Otra razón y sin duda la más importante por el
envilecimiento de Aristide es el hecho de que él
sencillamente nunca aprendió a cooperar con la
única ley de la tierra —la necesidad de someterse
sin reservas a los intereses comerciales
extranjeros. Es verdad que él de mala gana aceptó
una serie de severos planes de ajuste del Fondo
Monetario Internacional (FMI), ante la
consternación de los trabajadores pobres en
general y de los agricultores de arroz en
particular.
Pero Aristide no iba a permitir que esto fuera más
lejos. Él se opuso a la privatización
indiscriminada de recursos del Estado, y fue firme
acerca de los salarios, la educación y la salud.

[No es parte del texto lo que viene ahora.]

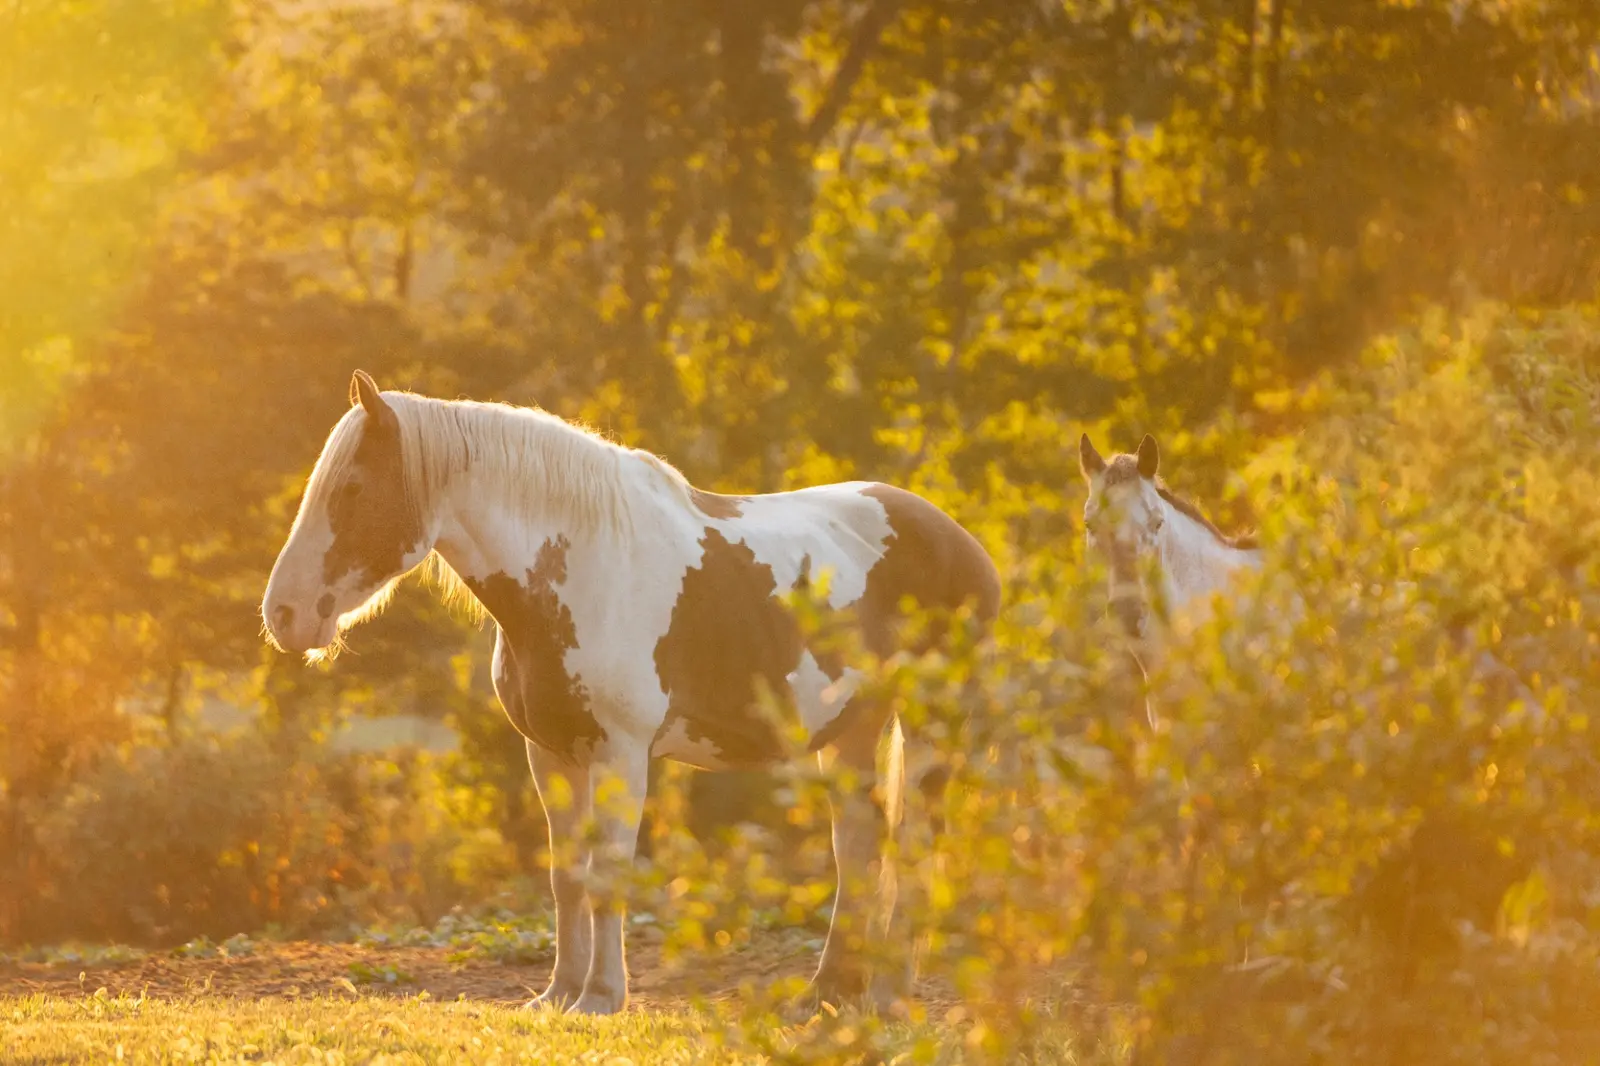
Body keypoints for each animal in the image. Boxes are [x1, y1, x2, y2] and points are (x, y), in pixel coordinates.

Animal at [262, 371, 1002, 1015]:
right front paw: (557, 994)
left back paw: (888, 997)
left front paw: (601, 997)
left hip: (930, 726)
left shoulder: (620, 753)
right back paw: (827, 994)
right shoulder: (550, 754)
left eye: (352, 487)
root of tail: (966, 545)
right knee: (857, 847)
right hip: (850, 731)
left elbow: (608, 874)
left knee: (912, 844)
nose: (284, 616)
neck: (580, 566)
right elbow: (566, 877)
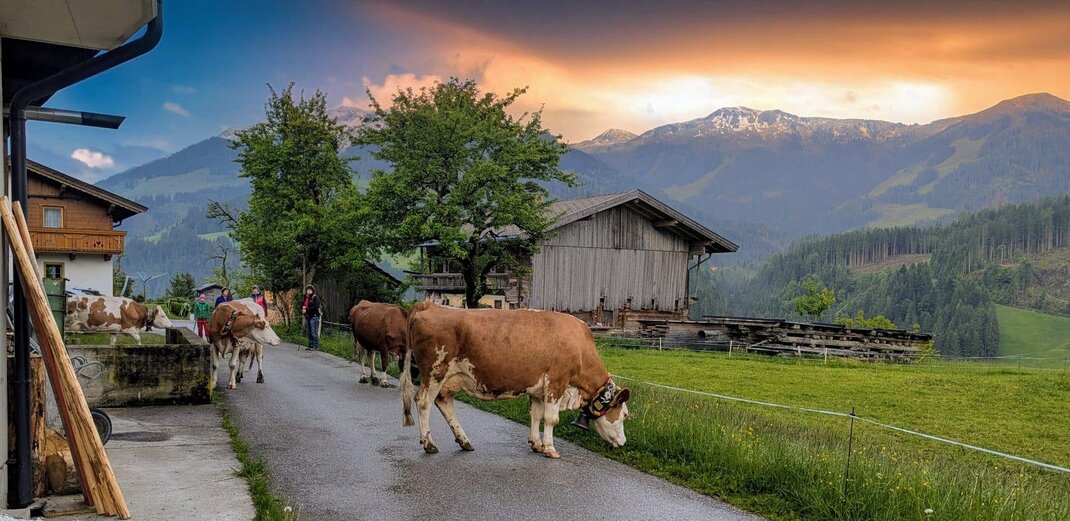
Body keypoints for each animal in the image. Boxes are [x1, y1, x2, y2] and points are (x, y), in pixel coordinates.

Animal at [400, 302, 631, 458]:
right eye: (624, 415)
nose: (623, 442)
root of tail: (429, 305)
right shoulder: (556, 382)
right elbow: (551, 418)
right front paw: (550, 448)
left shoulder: (538, 389)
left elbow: (536, 415)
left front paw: (536, 444)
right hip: (435, 371)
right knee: (424, 402)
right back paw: (429, 444)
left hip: (448, 377)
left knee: (444, 402)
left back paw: (464, 441)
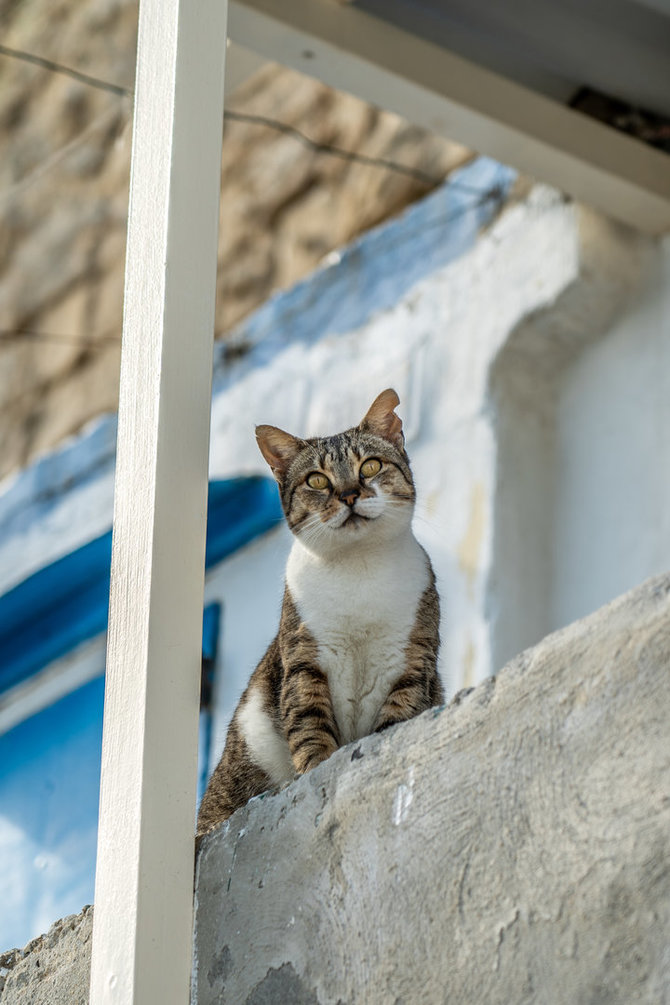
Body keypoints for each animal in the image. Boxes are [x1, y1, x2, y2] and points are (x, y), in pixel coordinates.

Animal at [196, 387, 441, 836]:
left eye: (371, 465)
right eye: (316, 480)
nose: (349, 494)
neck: (358, 569)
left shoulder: (415, 657)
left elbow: (400, 711)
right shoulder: (303, 660)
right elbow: (309, 722)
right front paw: (319, 767)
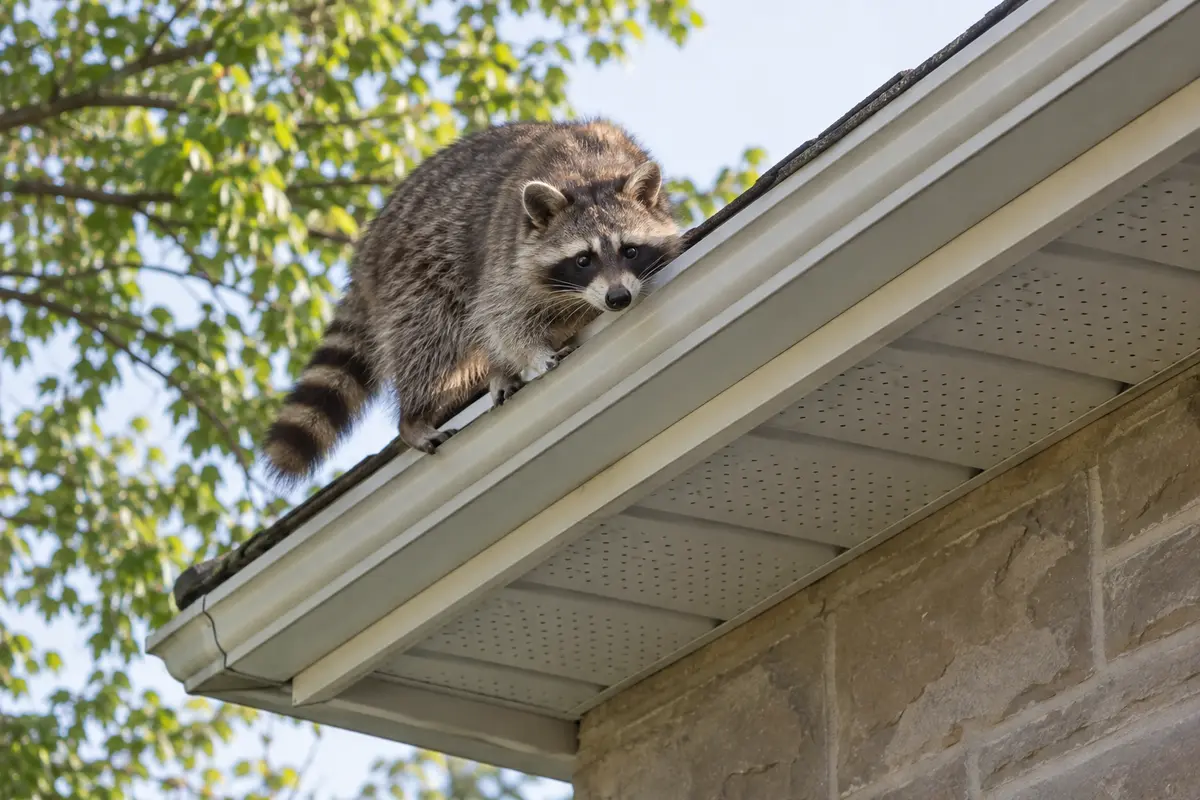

Lo que sucedió en Haití no es que un jefe que
antes tenía principios y era razonable de repente
se volvió loco con su poder; la verdad es que un
Aristide en grandes líneas consistente consigo
mismo nunca estuvo completamente preparado para
abandonar todos sus principios.
Lo peor de todo es que Aristide permaneció
indeleblemente asociado con lo que quedó de un
movimiento popular genuino por el poder económico
y político. Por esta razón, era esencial que
Aristide fuera no sólo expulsado de la presidencia
sino también completamente desacreditado a los
ojos de su gente y los del mundo. Como Noam
Chomsky ha explicado tan a menudo, la “amenaza de
un buen ejemplo” siempre solicita medidas de
venganza que no tienen ninguna relación con la
importancia estratégica o económica del país del
que se trata. Esta es la razón por la cual los
jefes del mundo se han unido para aplastar una
democracia en nombre de la democracia.